Ich hab meine Routine von letztem Jahr wiederhergestellt. Hat ja gut funktioniert.
Also einen Ordner erstellt, Blanko-Textdateien hinein, Normseiten-Format, Nummerieren. Anstatt mehrere Ordner mit je 30 Blanko-Textdateien für jedes Kapitel, lieber einen Ordner mit 100 Blanko-Textdateien.
Jetzt schreibe ich jeden Tag ein oder zwei Mal jeweils 3-4 Seiten. Eine Szene. Man kann die Kapitel später aus mehreren Szenen zusammensetzen, wenn es sein muss. So ist es übersichtlicher. Es ist nur manchmal so, dass die Szenen nicht klar abgegrenzt sind. Aber sortieren kommt später.
Ich hatte für die Zeit in der Zwischenwelt, bevor Veronikas Heldenreise beginnt, noch keinen Plan. Dann hab ich überlegt und etwas in mein Kladdebuch gekrakelt und da fiel mir auf, dass was ich gerade mache, sind Outlines. Genau das. Was ich immer zwischendurch mache, wenn mir was Gutes einfällt. Ich schreibe es in mein Kladdebuch. Und das ist tatsächlich oft genug mein Wegweiser beim Schreiben, auch wenn ich davon wieder abweiche und eine neue Kladde mache. Aber genau das ist Outlining.
Aber die Geschichte eines Romans, der ca. 400 Seiten umfasst, in sauber und ordentlichen, detailliert aufgeschriebenen Worten vorher zu planen, das ist wahrscheinlich unmöglich. Und es ist unmöglich, sich daran zu halten. Outlines sind flexibel. Das stand irgendwo geschrieben. Wie kann es sein, dass ich etwas machen will, was ich schon lange gemacht habe und es nicht merke? Wie kann es sein, dass ich denke, so unmögliche Sachen, wie alle Inhalte vorher schon klar zu wissen, sei möglich?

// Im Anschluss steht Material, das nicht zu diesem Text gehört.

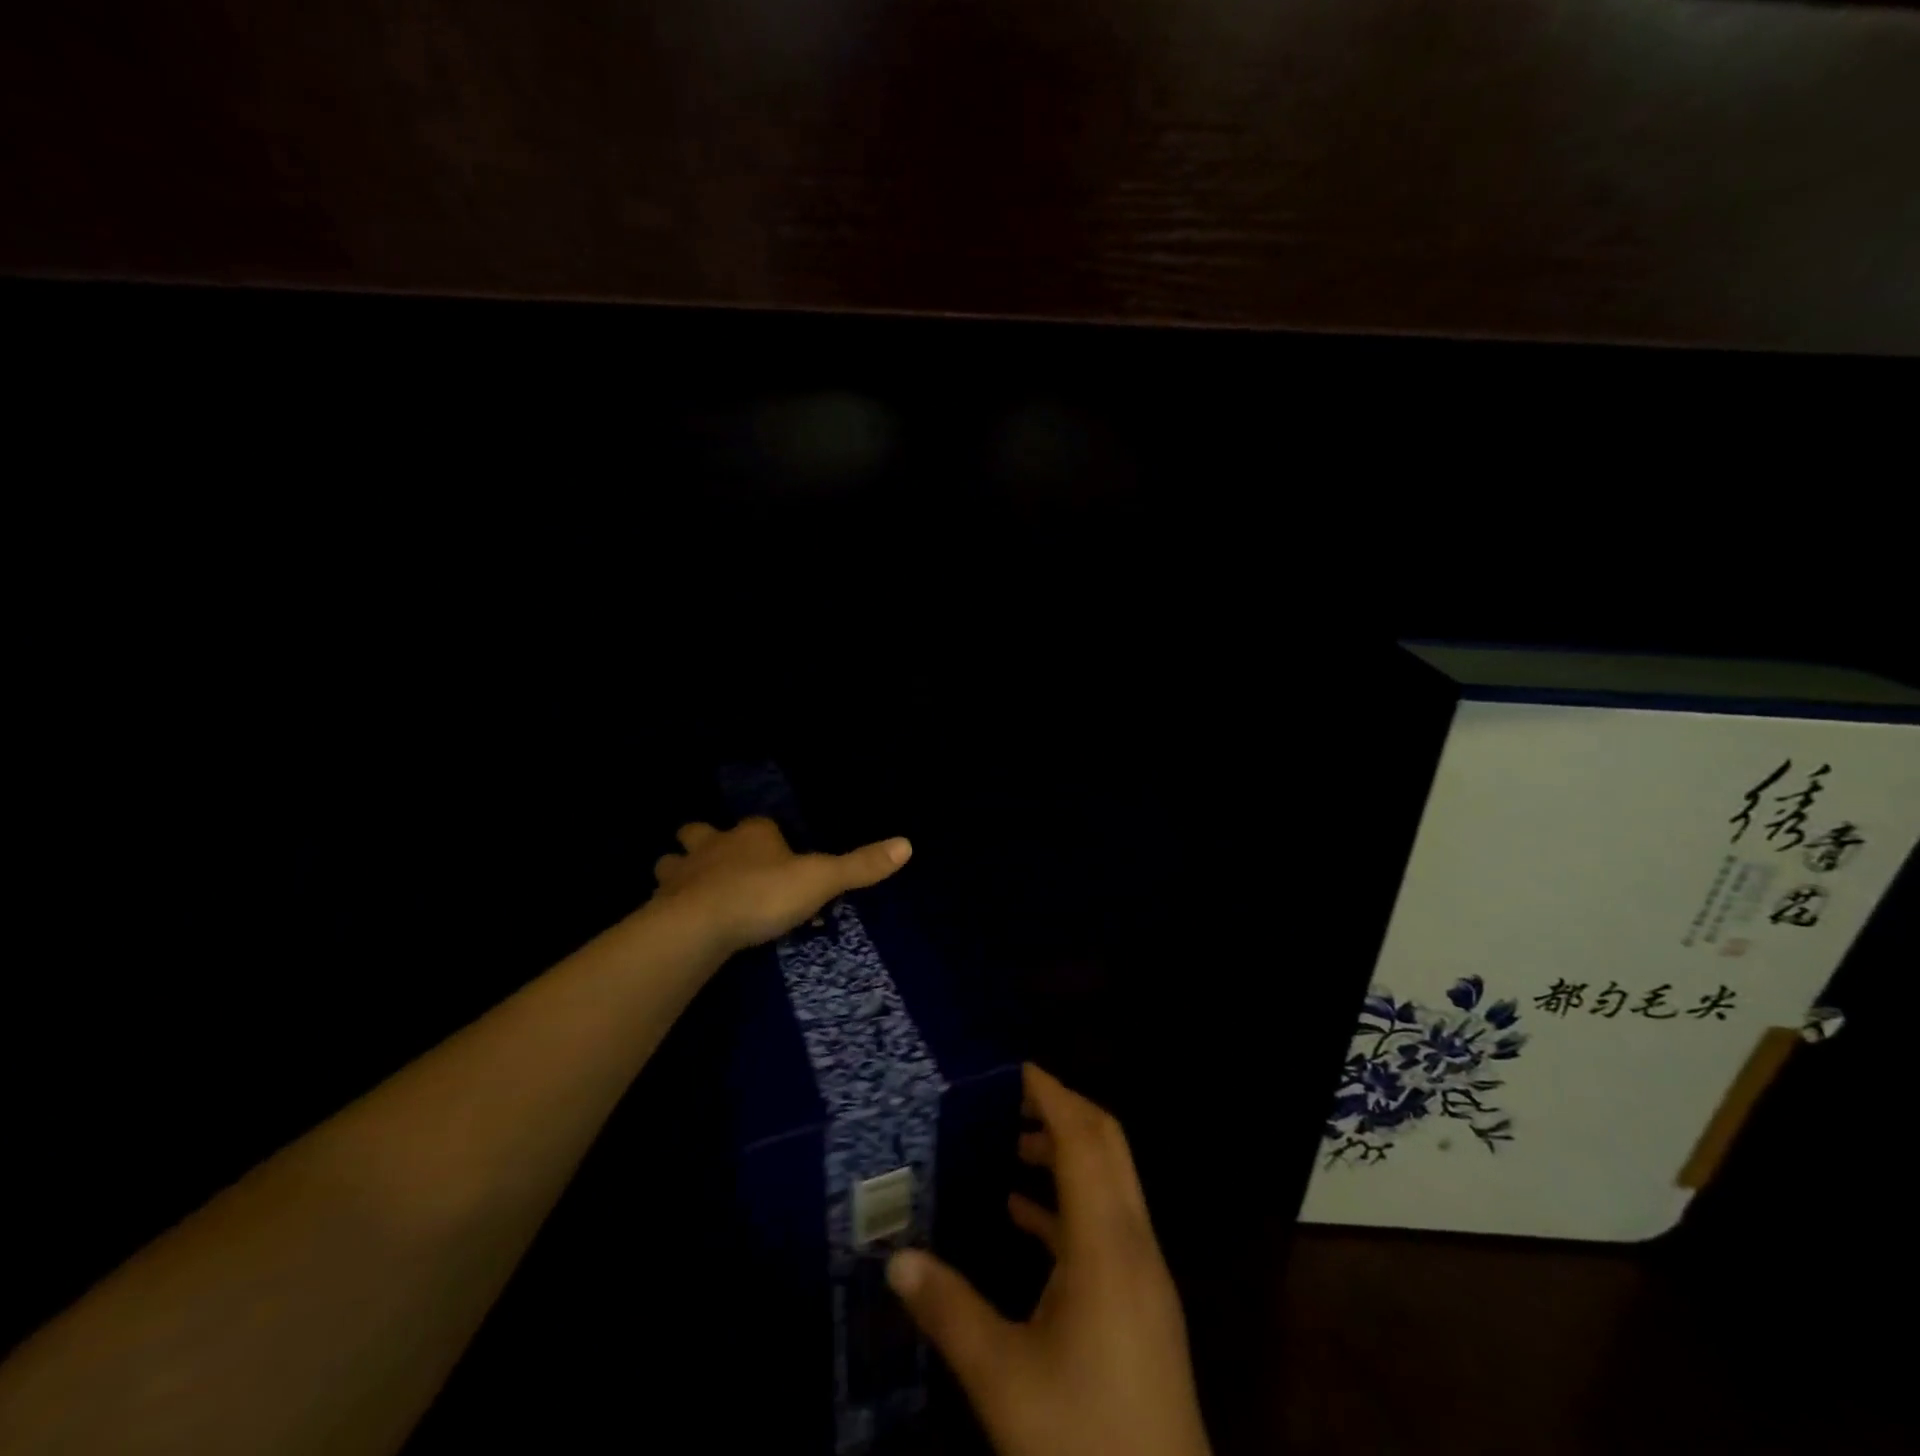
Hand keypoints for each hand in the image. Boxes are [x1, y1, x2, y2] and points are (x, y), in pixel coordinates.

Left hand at [650, 817, 911, 955]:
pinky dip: (667, 905)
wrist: (698, 926)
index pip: (762, 826)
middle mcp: (712, 845)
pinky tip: (676, 921)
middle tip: (718, 863)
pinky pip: (660, 899)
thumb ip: (860, 865)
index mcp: (752, 835)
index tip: (781, 860)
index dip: (769, 838)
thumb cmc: (763, 895)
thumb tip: (907, 844)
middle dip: (704, 841)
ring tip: (690, 889)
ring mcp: (680, 874)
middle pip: (700, 832)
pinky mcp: (659, 905)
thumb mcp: (821, 880)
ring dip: (678, 870)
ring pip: (671, 861)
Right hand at [886, 1065, 1210, 1455]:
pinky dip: (1070, 1203)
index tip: (1017, 1067)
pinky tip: (1024, 1215)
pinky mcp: (1142, 1303)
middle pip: (1107, 1146)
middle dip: (1064, 1111)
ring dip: (1067, 1155)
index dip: (1053, 1096)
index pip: (1083, 1139)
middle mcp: (1133, 1242)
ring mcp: (1144, 1273)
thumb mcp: (1004, 1379)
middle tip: (1011, 1095)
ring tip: (1012, 1146)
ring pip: (1110, 1182)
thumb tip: (896, 1258)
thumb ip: (949, 1311)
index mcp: (1106, 1243)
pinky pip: (1107, 1225)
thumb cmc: (1084, 1437)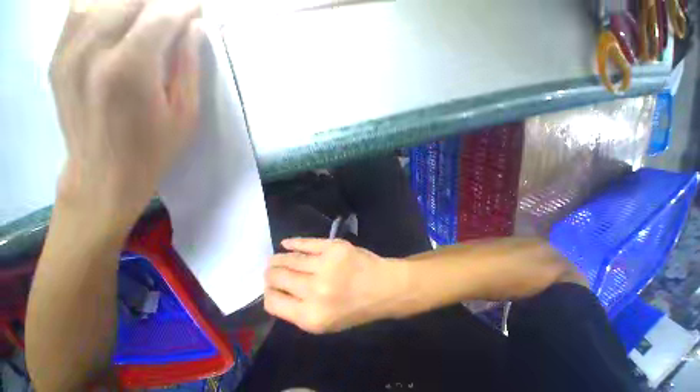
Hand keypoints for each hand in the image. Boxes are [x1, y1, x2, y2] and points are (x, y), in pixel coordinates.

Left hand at [51, 0, 201, 225]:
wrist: (104, 171)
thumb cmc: (155, 147)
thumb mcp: (185, 113)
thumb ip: (188, 66)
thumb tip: (195, 28)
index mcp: (130, 70)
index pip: (159, 16)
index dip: (183, 6)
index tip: (199, 8)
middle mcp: (92, 50)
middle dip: (160, 0)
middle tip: (177, 10)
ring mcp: (68, 51)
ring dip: (130, 0)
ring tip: (149, 11)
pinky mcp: (57, 56)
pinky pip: (78, 11)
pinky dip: (102, 4)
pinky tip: (117, 13)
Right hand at [264, 238, 404, 333]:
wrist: (382, 287)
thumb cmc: (356, 307)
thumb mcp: (326, 323)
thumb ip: (299, 311)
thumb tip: (277, 292)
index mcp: (311, 317)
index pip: (274, 303)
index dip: (268, 293)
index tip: (269, 287)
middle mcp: (315, 291)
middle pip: (280, 278)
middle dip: (271, 274)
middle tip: (269, 269)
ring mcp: (325, 265)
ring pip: (291, 259)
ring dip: (279, 258)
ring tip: (274, 258)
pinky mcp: (334, 247)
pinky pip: (307, 243)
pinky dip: (295, 242)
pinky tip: (286, 243)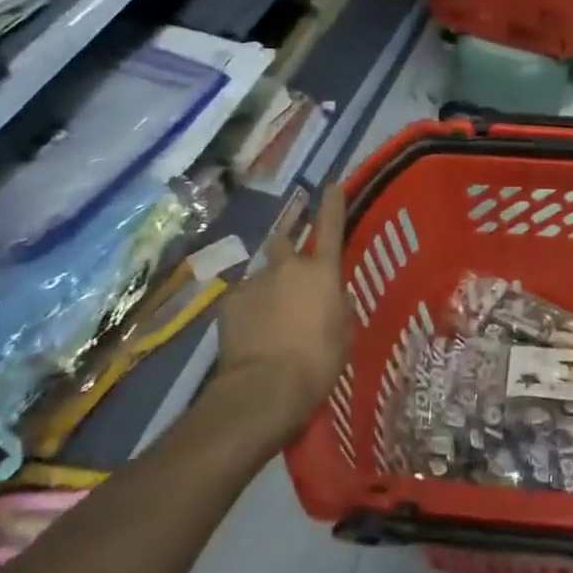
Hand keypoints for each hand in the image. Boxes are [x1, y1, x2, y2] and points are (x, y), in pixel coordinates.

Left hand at [214, 189, 352, 436]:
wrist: (264, 388)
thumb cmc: (317, 362)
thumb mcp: (343, 336)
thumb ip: (340, 309)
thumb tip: (334, 297)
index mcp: (323, 273)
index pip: (331, 227)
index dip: (333, 203)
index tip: (331, 184)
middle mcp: (288, 267)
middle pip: (284, 243)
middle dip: (286, 253)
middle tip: (289, 279)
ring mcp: (255, 282)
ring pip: (262, 277)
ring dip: (266, 290)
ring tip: (267, 322)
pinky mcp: (229, 302)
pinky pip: (241, 301)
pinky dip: (246, 312)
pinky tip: (249, 336)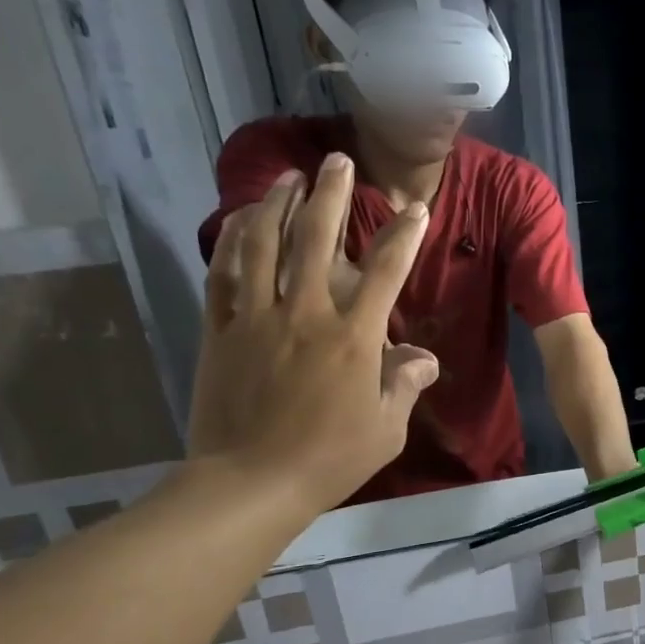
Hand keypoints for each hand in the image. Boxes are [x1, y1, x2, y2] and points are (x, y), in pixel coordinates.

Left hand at [186, 154, 437, 519]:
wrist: (251, 483)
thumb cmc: (329, 459)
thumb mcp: (386, 430)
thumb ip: (404, 385)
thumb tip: (424, 357)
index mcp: (352, 339)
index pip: (385, 273)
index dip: (403, 237)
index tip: (415, 210)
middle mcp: (305, 314)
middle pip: (318, 239)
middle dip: (331, 194)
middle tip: (338, 161)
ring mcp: (257, 318)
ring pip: (265, 244)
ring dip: (278, 203)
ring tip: (289, 175)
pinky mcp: (221, 330)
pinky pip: (225, 273)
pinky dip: (234, 240)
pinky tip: (242, 219)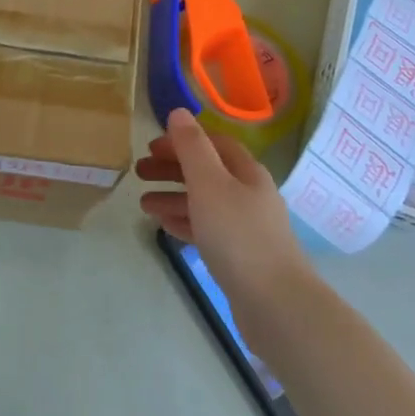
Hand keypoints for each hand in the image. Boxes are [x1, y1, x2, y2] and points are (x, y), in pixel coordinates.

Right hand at [136, 109, 311, 331]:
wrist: (275, 304)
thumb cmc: (238, 235)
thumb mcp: (209, 183)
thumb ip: (191, 147)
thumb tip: (179, 112)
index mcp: (247, 172)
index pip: (213, 143)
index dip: (183, 141)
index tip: (151, 147)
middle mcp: (249, 194)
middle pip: (207, 172)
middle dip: (173, 168)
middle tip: (139, 172)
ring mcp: (247, 227)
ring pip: (204, 202)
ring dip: (174, 197)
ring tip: (143, 204)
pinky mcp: (240, 256)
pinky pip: (207, 229)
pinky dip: (185, 221)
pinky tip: (164, 225)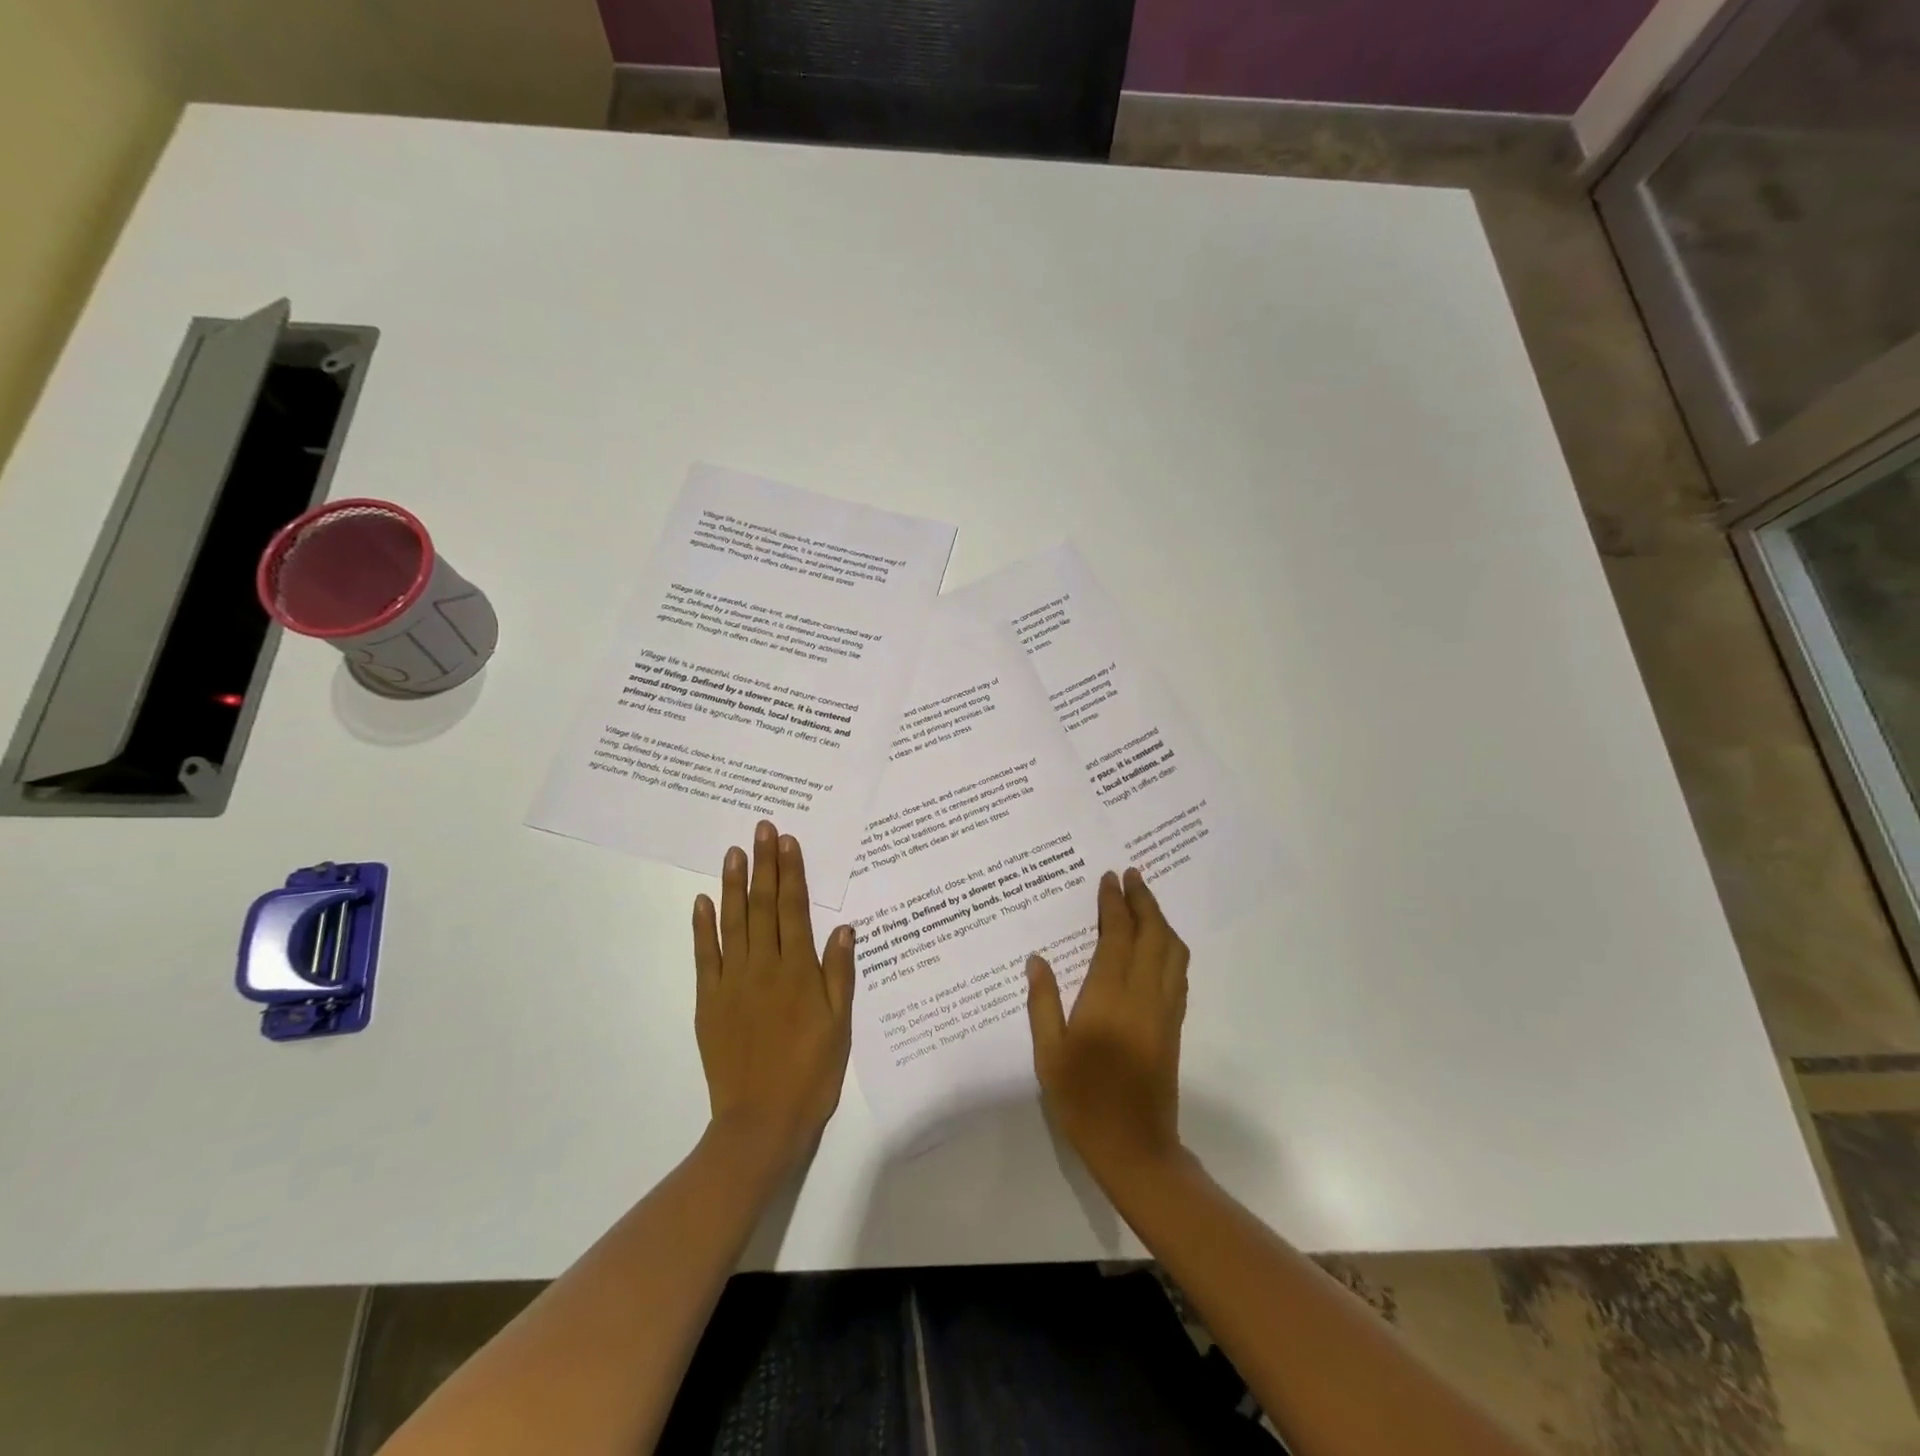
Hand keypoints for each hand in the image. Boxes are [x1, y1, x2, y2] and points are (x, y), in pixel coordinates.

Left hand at [692, 821, 854, 1173]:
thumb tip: (844, 928)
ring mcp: (732, 982)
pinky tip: (703, 901)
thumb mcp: (839, 1026)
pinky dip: (703, 926)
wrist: (761, 1121)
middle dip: (764, 864)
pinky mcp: (709, 1001)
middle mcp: (764, 967)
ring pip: (733, 922)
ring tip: (734, 851)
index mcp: (798, 972)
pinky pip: (705, 956)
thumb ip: (839, 975)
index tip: (789, 842)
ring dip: (734, 884)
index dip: (792, 873)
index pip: (794, 910)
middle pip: (763, 906)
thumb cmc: (810, 1073)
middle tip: (762, 829)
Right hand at [1026, 868, 1190, 1190]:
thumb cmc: (1083, 1100)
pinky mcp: (1175, 1025)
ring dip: (1161, 920)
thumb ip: (1043, 1002)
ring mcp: (1165, 1010)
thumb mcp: (1049, 1054)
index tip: (1109, 878)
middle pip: (1153, 934)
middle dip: (1144, 900)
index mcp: (1109, 997)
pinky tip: (1157, 945)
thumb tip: (1037, 959)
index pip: (1117, 935)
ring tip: (1144, 902)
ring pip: (1173, 951)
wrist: (1135, 1147)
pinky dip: (1169, 946)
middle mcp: (1144, 995)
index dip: (1114, 903)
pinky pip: (1178, 972)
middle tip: (1132, 875)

Ich bin jedenfalls erleichtert, dass ich jetzt die zweite Rohfassung mit viel mehr guten Ideen im Kopf beginne, als ich jemals für möglich gehalten hätte. Aber der Anfang ist schwierig. Gelöst hatte ich schon das Problem, dass es immer länger wird und ich am Anfang plötzlich zu viel erklären will. So was will keiner lesen, vermute ich.
Was ich jetzt brauche, ist eine glaubwürdige Interaktion zwischen John und Melli und wie sie das Geheimnis dieses Ortes lösen, an dem sie gemeinsam festsitzen. Dann einen Übergang zu Veronikas Heldenreise. Das Potential ausschöpfen heißt, John und Melli bekommen ihre Aufgaben gestellt und müssen sowohl ihre eigenen Probleme, als auch die von anderen Leuten lösen.
Wie verhält man sich, wenn man in einem Ozean zu sich kommt, mit einem Weltall am Himmel, ohne Tag und Nacht, Temperatur oder Wetter. Was denkt man, wo man ist? Wie leidet man darunter, dass man keinen Boden unter den Füßen hat. Und warum ist dieser Ort überhaupt so? Wie gehen die Bewohner mit den Neuankömmlingen um? Genau das. Am Ende hole ich mir aus beiden Rohfassungen das Beste raus. Wie findet man traumatische Erinnerungen wieder, wenn der Ort, an dem man wieder zu sich kommt, ebenfalls traumatisierend ist?
Jedenfalls gehe ich mit der Gewissheit ins Bett, dass ich Outlinen kann. Ich hab es schon gemacht, ich habs bloß nicht gemerkt oder es war mir nicht gut genug oder was weiß ich. Sind das normale Anfängerfehler oder bin ich einfach nur besonders blöd?
ACHTUNG! KEINE SELBSTZWEIFEL.
Verzweiflung kommt von Selbstzweifeln. Das kann man beim Schreiben nicht gebrauchen, denn das zerstört die Motivation. Ohne Motivation keine Aktion.